Jerome Bettis: Here's Why NFL Stars Are Quitting Young
The recent trend of NFL players retiring early is an understandable result of increased awareness around the mental and physical toll football takes on players. In decades past, long-term injury was seen as a necessary price of admission for those few lucky enough to make it to the pros. Now, a Hall of Famer is working to teach players that they do have more control over the game's consequences to their bodies.
"I was at the end of my rope from a physical standpoint," former Steelers running back Jerome Bettis told me in an interview earlier this week. "I couldn't do the things I could do when I was younger. Football is ultimately a young man's sport." Bettis, who retired at the age of 33 in 2006 after winning a Super Bowl, is today raising awareness about ways to treat injuries, maintaining that it isn't necessarily a given that athletes must live their post-retirement life in chronic pain.
As Bettis noted, after his 13 years in the NFL, "good health is relative." He's constantly dealing with residual pain from his injuries -- he had knee surgery in 2001 -- but he has come to realize that with the right knowledge and treatment, athletes can mitigate some of these side effects. It's a bit of a shift from the stance he took in his 2007 autobiography, where he described being treated by team doctors in 2000 for a number of injuries, including his knee, in the days leading up to a game:
Even with the limited practice schedule, my knee would swell. So every Saturday a team doctor would come in and drain the knee. The needle was as long and thick as a No. 2 pencil. Think about that for a minute. Then the doctor would extract all sorts of pus, blood, and little pieces of cartilage.

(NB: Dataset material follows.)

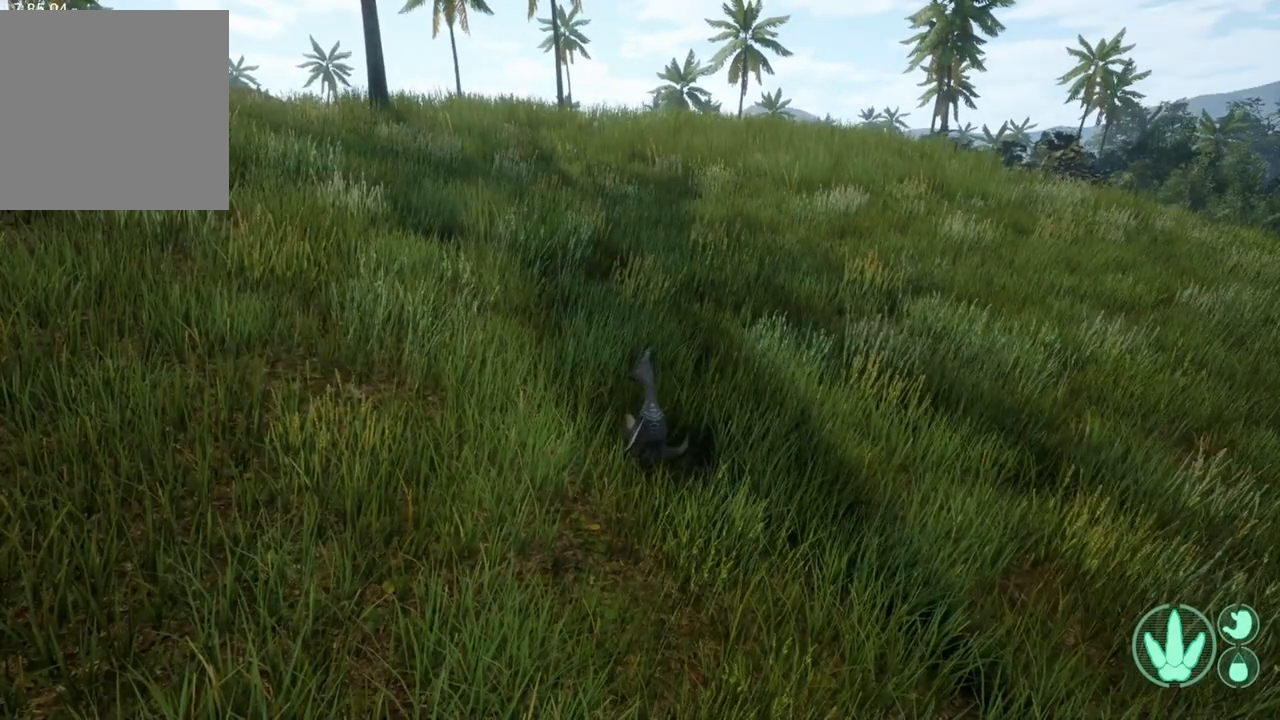
{"buttons": ["L1"], "left_stick": "center", "right_stick": "right", "events": [[200, "right_stick", "right"]]}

Yeah, it hurt. Damn right it did. But if I wanted to play, that's what I had to do. Pain is part of the game. It's as much a part of the game as the crowds or the Miller Lite commercials or the TV cameras. If you can't endure pain, you can't play in the NFL.

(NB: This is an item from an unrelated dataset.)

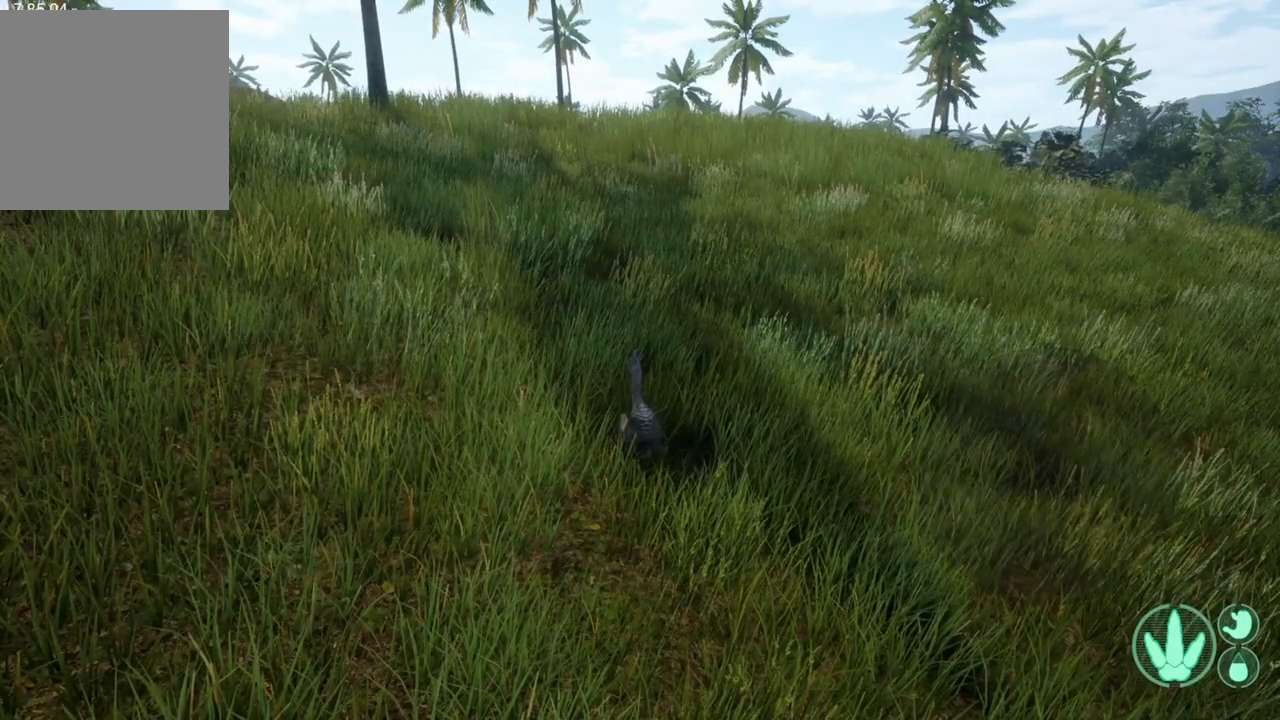
{"buttons": ["L1"], "left_stick": "center", "right_stick": "center", "events": [[267, "right_stick", "up-right"], [367, "right_stick", "center"]]}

Today Bettis acknowledges that "there's a certain price that you pay for playing this game," and that it's on players to decide whether that price is worth it. But he also says that there's a considerable knowledge gap for players to make truly informed decisions about their health, and that things might have been different for him had he known what he knows now.
"We as players have to own some of the responsibility for not asking the question, 'Hey, what's the ramifications of this 10 years from now?' " he said, referring to short-term treatments and the various injections team doctors administer. "That's a question that I didn't ask, and something I tell young players today to ask."
I've been critical of team doctors in the past. Many players don't retain their own personal physicians, the assumption among athletes being "that the health-care provider has an obligation to you," Bettis said. While I maintain it's necessary for employees to remain skeptical of doctors who receive their paychecks from their employer, Bettis for the most part trusts these doctors and instead shifts the responsibility to the union to guide players on how to properly address their health. The NFL Players Association needs "to present questions that need to be asked, long-term issues that can come up and can be averted if the questions are asked," he said.
Bettis's interest here isn't just that of a former player: He has formed a partnership with Stryker Orthopaedics, a medical devices firm specializing in joint replacement, which approached Bettis to be a spokesperson and speak out about joint pain and mobility issues. An avid golfer, Bettis will be taking his message, and Stryker's, to PGA Tour events. He says too many others are unable to do "things we take for granted, like getting out of a golf cart, or kneeling down for a putt."
In a 2013 Washington Post poll, 89 percent of former NFL players reported feeling aches and pains on a daily basis. More than half reported either never having a joint replacement or being advised by a doctor that they would need one. (A 2009 University of Michigan study found that more than 28 percent of former players underwent joint replacement.) Nearly a third said they were discouraged by their team from seeking second opinions from personal physicians, while 47 percent felt team doctors prioritized the interests of the team.
Most of the attention surrounding the NFL's health crisis surrounds long-term brain damage. Bettis isn't addressing that in this partnership, though he did tell SI Now that had he known the risks of concussions, he would have altered his running style. That said, joint and muscle pain are also a perennial concern, and fall in line with the league's inability to take care of players more than five years after retirement -- a failure that largely rests on the union's shoulders. While Bettis couldn't speak to the state of union affairs today, he said when he was in the league, "there was very little done in terms of education about pain and medicine by the NFLPA."
Bettis thinks the new exodus of players before they turn 30 -- Calvin Johnson, Marshawn Lynch, Jerod Mayo, Chris Borland -- should worry the NFL. "They have to figure out how they find a happy medium between health and a product that American people want to watch," he told the Huffington Post. And it doesn't just reflect injury and concussion fears; as former Packers tight end Jermichael Finley has noted, many lower-salaried players have simply decided that the risks aren't worth staying in a league that undervalues them.
On the other hand, Bettis told me that the increasing salaries on the higher end of the spectrum give players the freedom to decide to retire on their own terms. "These guys are making a lot more money than football players ever made, and it's providing some financial security, so players don't have to play," he said. "They can walk away from the game and be secure."